> _TO DO_
Quote the thread on printer back-powering word for word, beginning at "Thank you very" and ending after "and thanked me.".

> _PASSAGE GIVEN_
--- Start ---

Having the back-powered connection from the pi does have a benefit though. It allows you to stay connected to the printer from OctoPrint's perspective and therefore able to use the M80 gcode triggers of my plugin to power on the printer automatically. I don't have an Ender 3, but I like @geoff_s replaced my CR-10's board (albeit with an EinsyRambo) and don't have the back powered issue either.
You may find this video helpful...the firmware requires some special tricks with the latest version.
Ok, so really, I should consider upgrading the controller board first, which is in the pipeline anyways. In theory that should absolve the concern for the back-power allowing me to go with @OutsourcedGuru 's option.
Do we know what causes the back-power from the Creality boards? Or is this going to be a shot in the dark with whatever controller I decide to go with?
I am still relatively new to this, but it has been fun.
I have watched some of that video, he seems to be really well informed and I enjoy his videos for this stuff. It seems that board has been really good or really bad, with almost no inbetween for most people. I haven't really gone done the controller board hole yet, but I suppose it needs to happen sooner rather than later.
I think I'm going to mark @OutsourcedGuru as the solution, go do some research on controller boards and get one, then give his solution a shot.
Thank you very much, this has been very helpful!
The MKS controller requires a hole to be cut for the relocated USB connector and rather than do this, I removed the connector from the PCB and put a header in it's place. I connect a shortened USB cable to the header and just checking shows I don't connect 5V. So perhaps it's not just the stock board that suffers from back-powering. (this is the UPS I'm using)
For what it's worth...
- I've contacted Adafruit and have asked them to either source or custom-build a smart serial adapter or cable suitable for 3D printers in the typical Pi -> Arduino/RAMPS environment. I spec'd the requirements, described the problem and the market opportunities. They received the information and thanked me.
- I've designed two or three versions of this myself and have purchased the parts at Fry's Electronics perhaps three weeks ago.
One version looks like a printer-side solution: At the Type-B side of things an adapter goes inline and has a 5V lead over to the printer board to detect when that's been turned on. This fires an inline relay for the serial communication's 5V line to make this connect. So if power is on for the Arduino, the 5V line is honored. This would be a dumb (smart?) version. I'm not convinced that this wouldn't be defeated by a race condition in which the Pi provides the 5V power that makes the device think that the printer is powered.
Another version looks like a Pi-side solution: At the Type-A side of things an adapter goes inline and has a GPIO lead over to the Pi board to be programmatically toggled (with suitable discrete components), again closing a relay to permit the 5V line to function. The user then could use a script approach to control the relay.

--- End ---

> _GIVEN MATERIAL_
--- Start ---

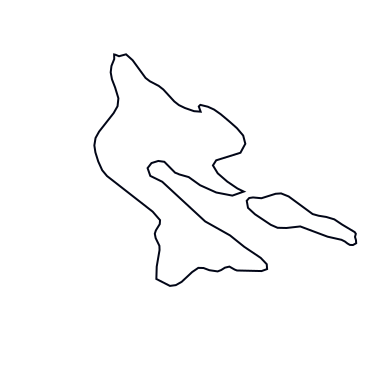 SVG path tracing the border of Southern Leyte, rotated 315°
{"feature_id": "PHL-2585", "entity_name": "Southern Leyte", "entity_type": "Province", "adm_level": 1, "iso_a3": "PHL", "parent_name": "Philippines", "parent_adm1": "", "projection": "equal_earth", "projection_center": [125.092, 10.27], "detail": "fine", "context": "isolated", "style": "outline", "palette": "ink", "viewbox_px": 384, "rotation_deg": 315, "n_neighbors": 0, "source": "natural_earth", "source_scale": "10m", "svg_char_len": 1573}
<svg xmlns="http://www.w3.org/2000/svg" viewBox="0 0 384 384"><g transform="rotate(315 192 192)"><path d="M234.2,39.7L234.9,40.8L236.4,44.4L242.7,48.0L243.2,56.8L239.8,78.5L240.5,83.9L243.5,93.5L244.2,99.2L243.5,115.4L244.2,121.3L246.4,127.6L250.6,136.3L254.9,141.3L257.3,136.3L259.5,136.3L263.5,142.9L265.9,149.3L267.3,157.3L268.3,168.8L268.9,178.6L268.1,188.3L263.8,195.6L254.0,198.5L231.5,186.7L225.6,188.0L223.4,197.0L224.3,209.6L226.6,221.6L228.9,228.3L218.0,223.1L208.8,209.5L202.5,192.9L200.2,179.1L195.4,170.5L194.8,168.8L193.7,166.4L193.8,151.1L190.1,146.2L183.8,142.9L177.5,143.7L173.9,151.1L178.2,163.7L180.5,222.1L188.2,249.6L190.2,267.8L194.0,287.2L193.8,295.9L190.6,299.6L185.3,297.1L168.3,279.3L167.3,277.0L165.7,271.2L161.8,268.8L157.4,267.8L154.0,266.3L149.0,259.6L146.4,253.9L142.8,250.1L135.4,248.7L121.1,248.2L114.7,246.4L110.0,242.8L105.3,228.3L114.3,219.8L128.0,210.1L130.9,207.0L133.7,198.9L136.2,195.2L139.3,193.6L146.5,191.9L149.5,189.3L150.3,178.1L143.2,120.6L143.9,113.1L147.3,104.1L151.7,95.7L155.9,90.0L162.0,85.6L169.0,83.6L192.4,80.8L200.0,78.7L206.2,73.7L211.5,63.8L215.1,55.7L219.1,49.9L224.2,45.9L231.0,43.0L234.2,39.7ZM275.1,321.1L278.7,335.4L278.3,337.4L275.5,339.0L273.9,342.0L271.9,344.3L268.3,343.3L266.2,341.0L265.5,338.2L265.1,335.1L263.9,331.5L256.3,319.5L244.2,292.9L233.3,284.2L227.2,277.8L224.5,270.9L220.8,252.3L220.4,242.8L224.5,236.9L228.2,236.7L231.3,239.0L236.7,245.5L249.9,252.4L254.0,256.0L257.2,263.5L261.7,292.9L264.8,298.4L269.3,304.6L273.3,312.0L275.1,321.1Z" fill="none" stroke="#020617" stroke-width="2"/></g></svg>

--- End ---

> _FINISHED EXERCISE_
Thank you very much, this has been very helpful!
The MKS controller requires a hole to be cut for the relocated USB connector and rather than do this, I removed the connector from the PCB and put a header in it's place. I connect a shortened USB cable to the header and just checking shows I don't connect 5V. So perhaps it's not just the stock board that suffers from back-powering. (this is the UPS I'm using)
For what it's worth...
- I've contacted Adafruit and have asked them to either source or custom-build a smart serial adapter or cable suitable for 3D printers in the typical Pi -> Arduino/RAMPS environment. I spec'd the requirements, described the problem and the market opportunities. They received the information and thanked me.